(Itemized modification records)
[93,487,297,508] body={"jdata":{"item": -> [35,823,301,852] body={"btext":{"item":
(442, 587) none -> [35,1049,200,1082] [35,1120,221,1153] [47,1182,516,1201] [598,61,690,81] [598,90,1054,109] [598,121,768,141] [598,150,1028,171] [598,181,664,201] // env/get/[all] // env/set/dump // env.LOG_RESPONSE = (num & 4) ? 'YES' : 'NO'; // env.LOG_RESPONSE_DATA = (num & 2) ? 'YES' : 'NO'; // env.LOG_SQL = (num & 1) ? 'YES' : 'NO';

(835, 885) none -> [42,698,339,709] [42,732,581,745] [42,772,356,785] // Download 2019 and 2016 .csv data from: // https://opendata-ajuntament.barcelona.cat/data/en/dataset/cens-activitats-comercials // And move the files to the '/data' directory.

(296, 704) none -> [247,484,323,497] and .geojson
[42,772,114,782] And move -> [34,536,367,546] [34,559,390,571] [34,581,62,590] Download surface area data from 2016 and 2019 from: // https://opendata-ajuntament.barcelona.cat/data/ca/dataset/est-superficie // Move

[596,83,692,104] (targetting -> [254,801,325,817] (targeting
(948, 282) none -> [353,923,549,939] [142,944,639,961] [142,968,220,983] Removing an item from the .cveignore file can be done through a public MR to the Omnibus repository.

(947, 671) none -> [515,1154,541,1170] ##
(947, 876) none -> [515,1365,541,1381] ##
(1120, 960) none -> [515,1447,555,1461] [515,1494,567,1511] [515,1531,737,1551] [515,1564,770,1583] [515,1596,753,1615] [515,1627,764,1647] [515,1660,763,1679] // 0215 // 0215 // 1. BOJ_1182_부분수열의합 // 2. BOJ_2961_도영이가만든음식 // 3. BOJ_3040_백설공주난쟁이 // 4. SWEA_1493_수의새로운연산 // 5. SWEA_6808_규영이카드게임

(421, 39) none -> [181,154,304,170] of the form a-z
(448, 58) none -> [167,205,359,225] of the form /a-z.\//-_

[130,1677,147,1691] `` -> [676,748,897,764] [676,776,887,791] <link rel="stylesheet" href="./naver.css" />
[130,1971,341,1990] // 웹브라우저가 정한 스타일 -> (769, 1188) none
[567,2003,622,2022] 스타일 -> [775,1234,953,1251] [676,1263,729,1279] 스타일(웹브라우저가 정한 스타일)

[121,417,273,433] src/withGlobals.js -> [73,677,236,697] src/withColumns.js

**WHAT NEEDS TO BE DONE:**
Where a line of the data contains "opendata", copy that line.

**EXERCISE ANSWER:**
(835, 885) none -> [42,698,339,709] [42,732,581,745] [42,772,356,785] // Download 2019 and 2016 .csv data from: // https://opendata-ajuntament.barcelona.cat/data/en/dataset/cens-activitats-comercials // And move the files to the '/data' directory.
[42,772,114,782] And move -> [34,536,367,546] [34,559,390,571] [34,581,62,590] Download surface area data from 2016 and 2019 from: // https://opendata-ajuntament.barcelona.cat/data/ca/dataset/est-superficie // Move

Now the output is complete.